The national debt that has now surpassed $18 trillion includes spending on an inordinate number of things in a gargantuan array of Federal programs. We support a dozen or so Cabinet departments, including vital ones like Defense and Commerce, and then ones with which the USA did splendidly without for 200 years (and could again), such as Education and Energy.
Along the way, we have funded, at lease for the past fifty years, a couple diverse paths to spend taxpayer dollars, and I wonder if we can take them in isolation and ask ourselves what it says about our nation that we spend a lot on them, and their relative contribution.
I'm thinking of the space program, which along with the intangibles such as national pride (which is a pretty good thing, and was even better when national pride was thought to be a virtue), has produced immense technological advancement for here on earth, from solar-cell technology to advanced communications, but let's say I'm a fan. It is a major government-driven R&D effort of over fifty years duration that, until recently, could not much be passed over to industry to fund productively, in part, on its own.
Then there is the welfare state, wherein we provide taxpayer transfers to non-income and low-income Americans (and apparently illegals, depending on whose articles you read). A civilized society takes care of those unable to provide for themselves; an intelligent civilized society sets up such a program so as not to encourage sloth, self-victimization and abuse of the system. We appear to be the former, but that's not the point.

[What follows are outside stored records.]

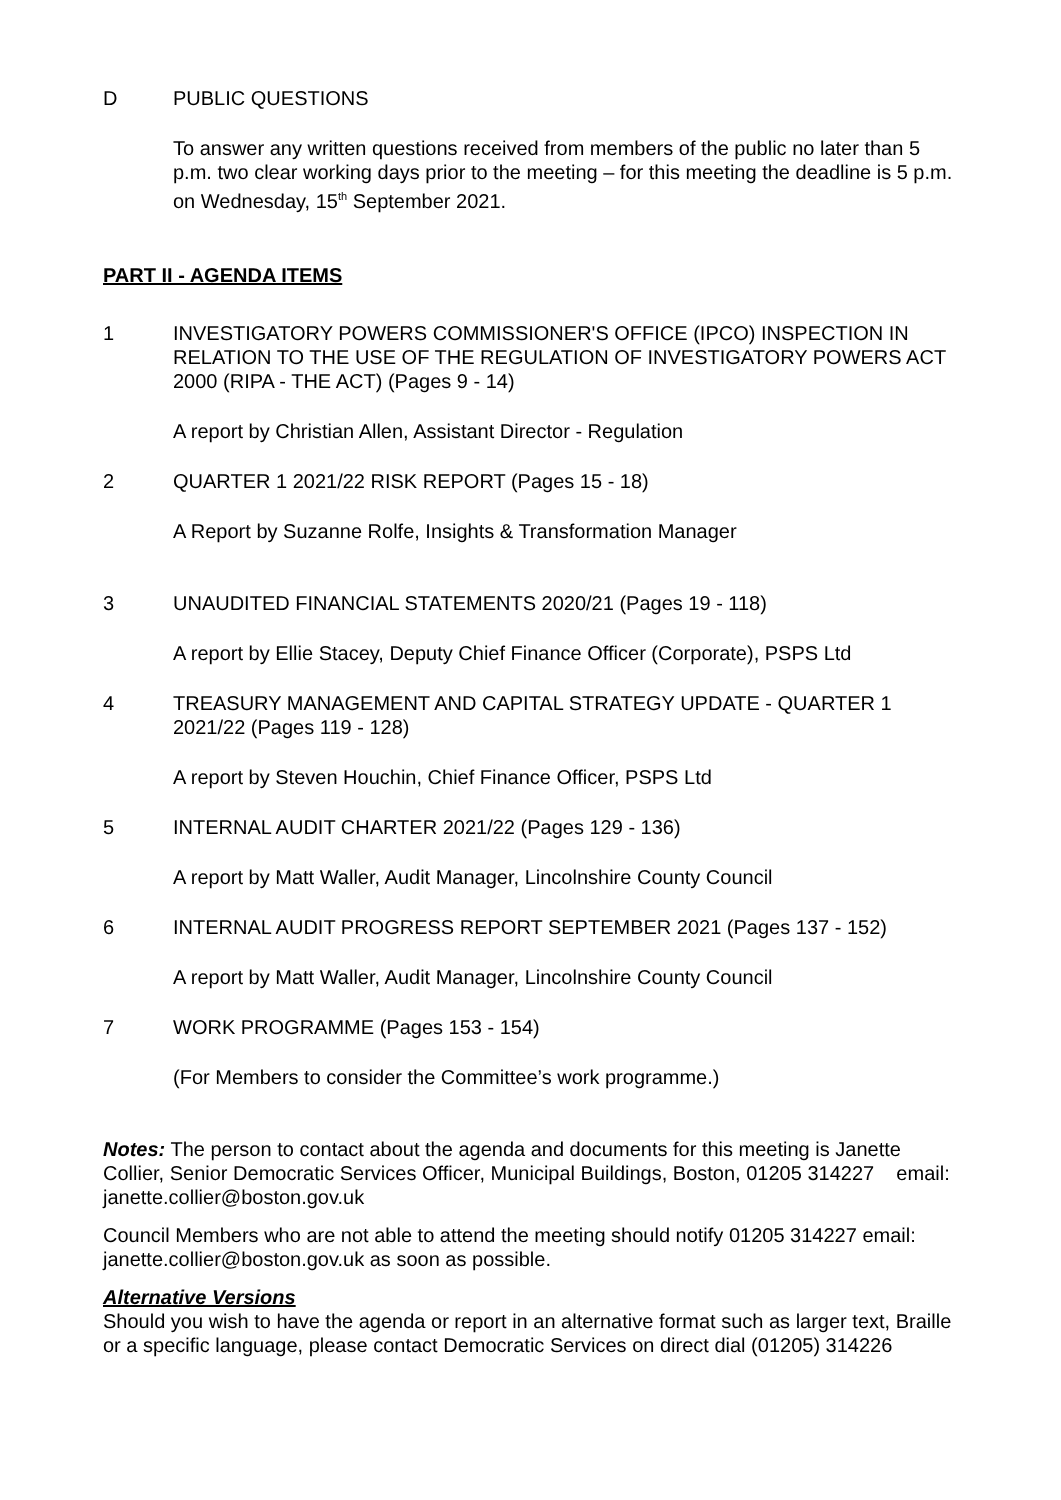D PUBLIC QUESTIONS
To answer any written questions received from members of the public no later than 5 p.m. two clear working days prior to the meeting – for this meeting the deadline is 5 p.m. on Wednesday, 15<sup>th</sup> September 2021.
PART II - AGENDA ITEMS
1 INVESTIGATORY POWERS COMMISSIONER'S OFFICE (IPCO) INSPECTION IN RELATION TO THE USE OF THE REGULATION OF INVESTIGATORY POWERS ACT 2000 (RIPA - THE ACT) (Pages 9 - 14)
A report by Christian Allen, Assistant Director - Regulation
2 QUARTER 1 2021/22 RISK REPORT (Pages 15 - 18)
A Report by Suzanne Rolfe, Insights & Transformation Manager
3 UNAUDITED FINANCIAL STATEMENTS 2020/21 (Pages 19 - 118)
A report by Ellie Stacey, Deputy Chief Finance Officer (Corporate), PSPS Ltd
4 TREASURY MANAGEMENT AND CAPITAL STRATEGY UPDATE - QUARTER 1 2021/22 (Pages 119 - 128)
A report by Steven Houchin, Chief Finance Officer, PSPS Ltd
5 INTERNAL AUDIT CHARTER 2021/22 (Pages 129 - 136)
A report by Matt Waller, Audit Manager, Lincolnshire County Council
6 INTERNAL AUDIT PROGRESS REPORT SEPTEMBER 2021 (Pages 137 - 152)
A report by Matt Waller, Audit Manager, Lincolnshire County Council
7 WORK PROGRAMME (Pages 153 - 154)
(For Members to consider the Committee’s work programme.)
Notes: The person to contact about the agenda and documents for this meeting is Janette Collier, Senior Democratic Services Officer, Municipal Buildings, Boston, 01205 314227 email: janette.collier@boston.gov.uk
Council Members who are not able to attend the meeting should notify 01205 314227 email: janette.collier@boston.gov.uk as soon as possible.
Alternative Versions
Should you wish to have the agenda or report in an alternative format such as larger text, Braille or a specific language, please contact Democratic Services on direct dial (01205) 314226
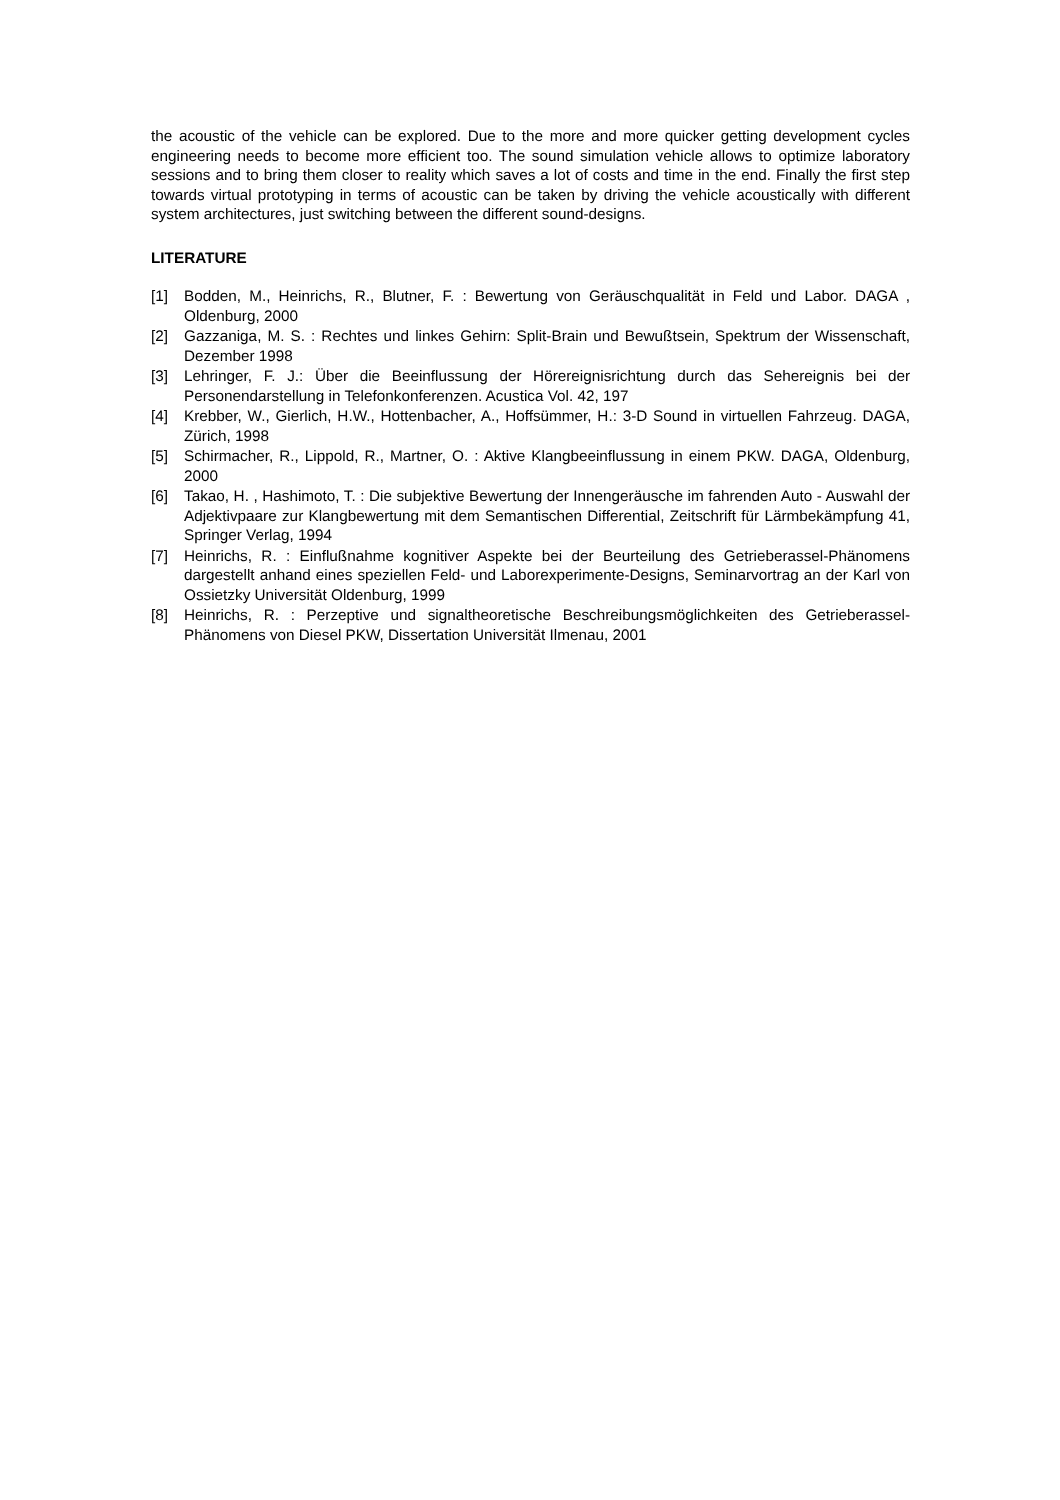the acoustic of the vehicle can be explored. Due to the more and more quicker getting development cycles engineering needs to become more efficient too. The sound simulation vehicle allows to optimize laboratory sessions and to bring them closer to reality which saves a lot of costs and time in the end. Finally the first step towards virtual prototyping in terms of acoustic can be taken by driving the vehicle acoustically with different system architectures, just switching between the different sound-designs.
LITERATURE
[1] Bodden, M., Heinrichs, R., Blutner, F. : Bewertung von Geräuschqualität in Feld und Labor. DAGA , Oldenburg, 2000
[2] Gazzaniga, M. S. : Rechtes und linkes Gehirn: Split-Brain und Bewußtsein, Spektrum der Wissenschaft, Dezember 1998
[3] Lehringer, F. J.: Über die Beeinflussung der Hörereignisrichtung durch das Sehereignis bei der Personendarstellung in Telefonkonferenzen. Acustica Vol. 42, 197
[4] Krebber, W., Gierlich, H.W., Hottenbacher, A., Hoffsümmer, H.: 3-D Sound in virtuellen Fahrzeug. DAGA, Zürich, 1998
[5] Schirmacher, R., Lippold, R., Martner, O. : Aktive Klangbeeinflussung in einem PKW. DAGA, Oldenburg, 2000
[6] Takao, H. , Hashimoto, T. : Die subjektive Bewertung der Innengeräusche im fahrenden Auto - Auswahl der Adjektivpaare zur Klangbewertung mit dem Semantischen Differential, Zeitschrift für Lärmbekämpfung 41, Springer Verlag, 1994
[7] Heinrichs, R. : Einflußnahme kognitiver Aspekte bei der Beurteilung des Getrieberassel-Phänomens dargestellt anhand eines speziellen Feld- und Laborexperimente-Designs, Seminarvortrag an der Karl von Ossietzky Universität Oldenburg, 1999
[8] Heinrichs, R. : Perzeptive und signaltheoretische Beschreibungsmöglichkeiten des Getrieberassel-Phänomens von Diesel PKW, Dissertation Universität Ilmenau, 2001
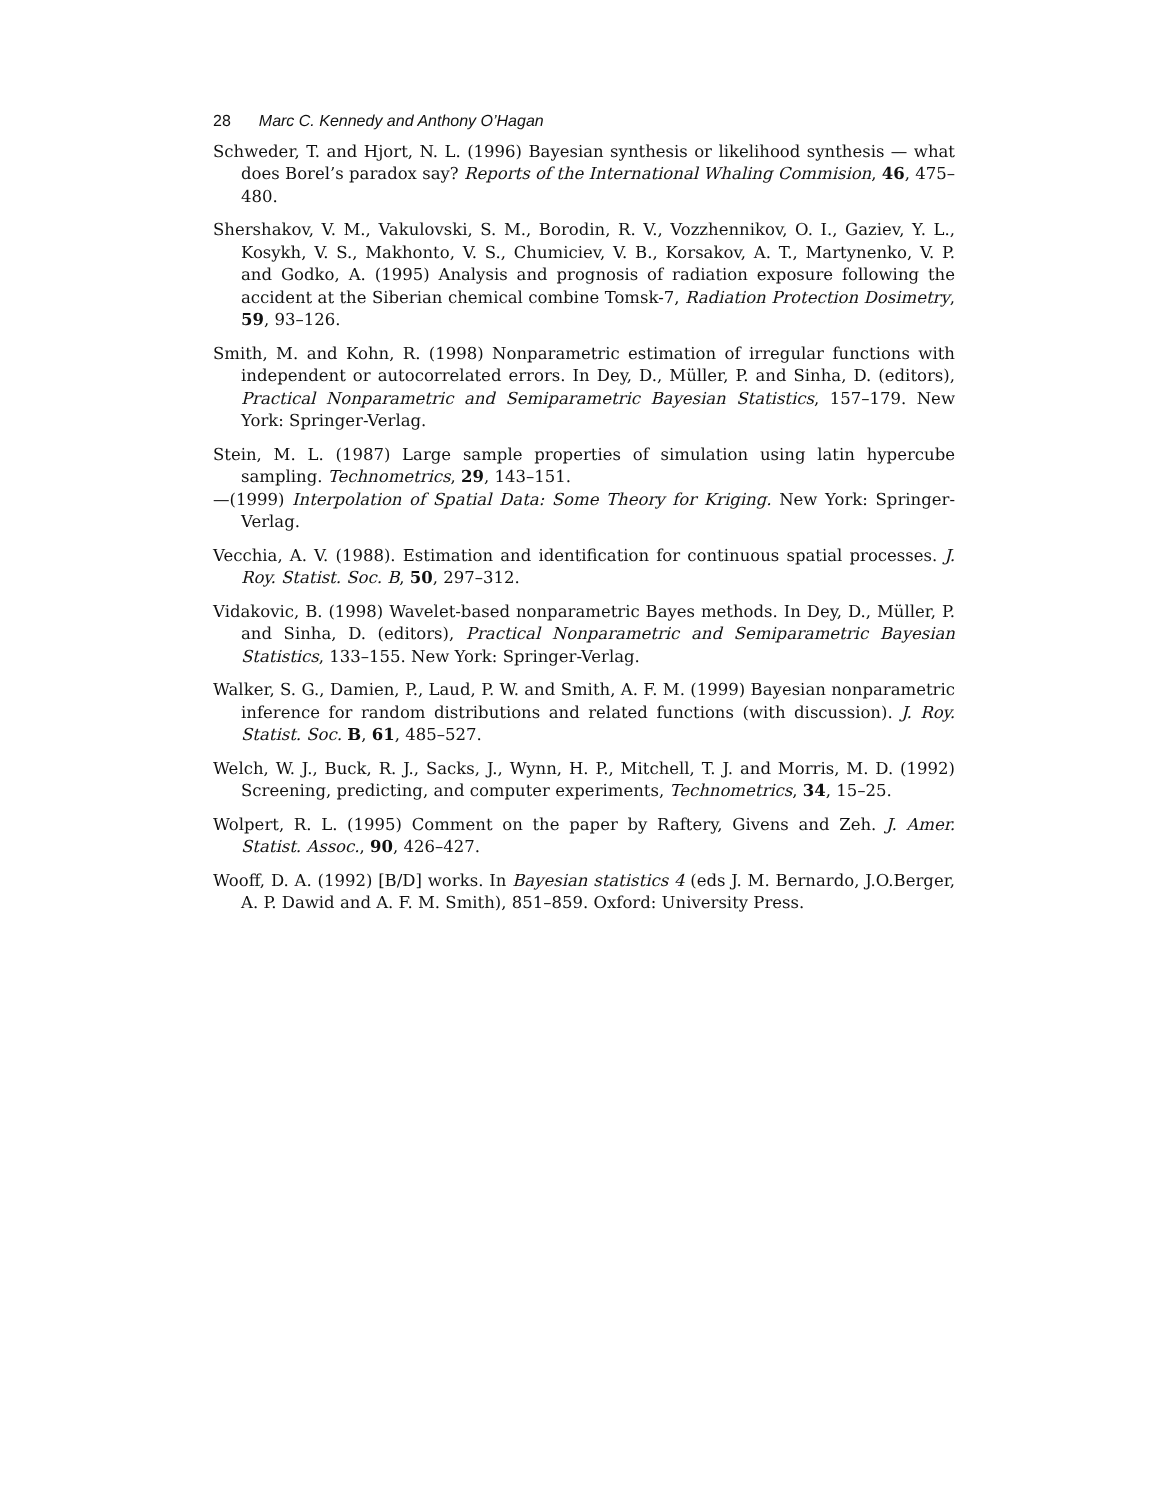28 Marc C. Kennedy and Anthony O’Hagan
Schweder, T. and Hjort, N. L. (1996) Bayesian synthesis or likelihood synthesis — what does Borel’s paradox say? Reports of the International Whaling Commision, 46, 475–480.
Shershakov, V. M., Vakulovski, S. M., Borodin, R. V., Vozzhennikov, O. I., Gaziev, Y. L., Kosykh, V. S., Makhonto, V. S., Chumiciev, V. B., Korsakov, A. T., Martynenko, V. P. and Godko, A. (1995) Analysis and prognosis of radiation exposure following the accident at the Siberian chemical combine Tomsk-7, Radiation Protection Dosimetry, 59, 93–126.
Smith, M. and Kohn, R. (1998) Nonparametric estimation of irregular functions with independent or autocorrelated errors. In Dey, D., Müller, P. and Sinha, D. (editors), Practical Nonparametric and Semiparametric Bayesian Statistics, 157–179. New York: Springer-Verlag.
Stein, M. L. (1987) Large sample properties of simulation using latin hypercube sampling. Technometrics, 29, 143–151.
—(1999) Interpolation of Spatial Data: Some Theory for Kriging. New York: Springer-Verlag.
Vecchia, A. V. (1988). Estimation and identification for continuous spatial processes. J. Roy. Statist. Soc. B, 50, 297–312.
Vidakovic, B. (1998) Wavelet-based nonparametric Bayes methods. In Dey, D., Müller, P. and Sinha, D. (editors), Practical Nonparametric and Semiparametric Bayesian Statistics, 133–155. New York: Springer-Verlag.
Walker, S. G., Damien, P., Laud, P. W. and Smith, A. F. M. (1999) Bayesian nonparametric inference for random distributions and related functions (with discussion). J. Roy. Statist. Soc. B, 61, 485–527.
Welch, W. J., Buck, R. J., Sacks, J., Wynn, H. P., Mitchell, T. J. and Morris, M. D. (1992) Screening, predicting, and computer experiments, Technometrics, 34, 15–25.
Wolpert, R. L. (1995) Comment on the paper by Raftery, Givens and Zeh. J. Amer. Statist. Assoc., 90, 426–427.
Wooff, D. A. (1992) [B/D] works. In Bayesian statistics 4 (eds J. M. Bernardo, J.O.Berger, A. P. Dawid and A. F. M. Smith), 851–859. Oxford: University Press.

The "point", such as it is, is that we do have to look at the return on investment of everything we spend. In the case of federal spending, this is a bit amplified in that two of the major sources of those dollars being spent are:
(1) The taxes taken from the income of hard-working Americans
(2) Money borrowed from close friends like China, because our profligate Federal government still spends a lot more than it takes in.
Neither of those sources is a good place to get money from; the former because excessive taxation drags the economy, and the latter because, well, borrowing from anyone is a bad idea, and borrowing from countries who are hacking our systems, are committed to opposing us, enslave their people and, for the global warming crowd, belch lots of nasty carbon into the atmosphere unchecked, is a terrible idea.
So I think that we do indeed need to look carefully at the different forms of Federal spending, which is to say specifically those not for constitutional mandates like defense, mail, interstate commerce, etc., that are some form of welfare, with a careful eye. That "welfare" can be to sponsor large research and development programs (e.g., NASA), in which we can engage the best and the brightest minds to work, where the fallout is the advancement of technology and a better life for us all. It can be in a reasonable program to provide essential needs for those incapable of doing so themselves.
It is certainly the former that makes the country as productive as it can be, to allow us to afford to support the latter objective. We are the country we are, because both are respected ends of Government.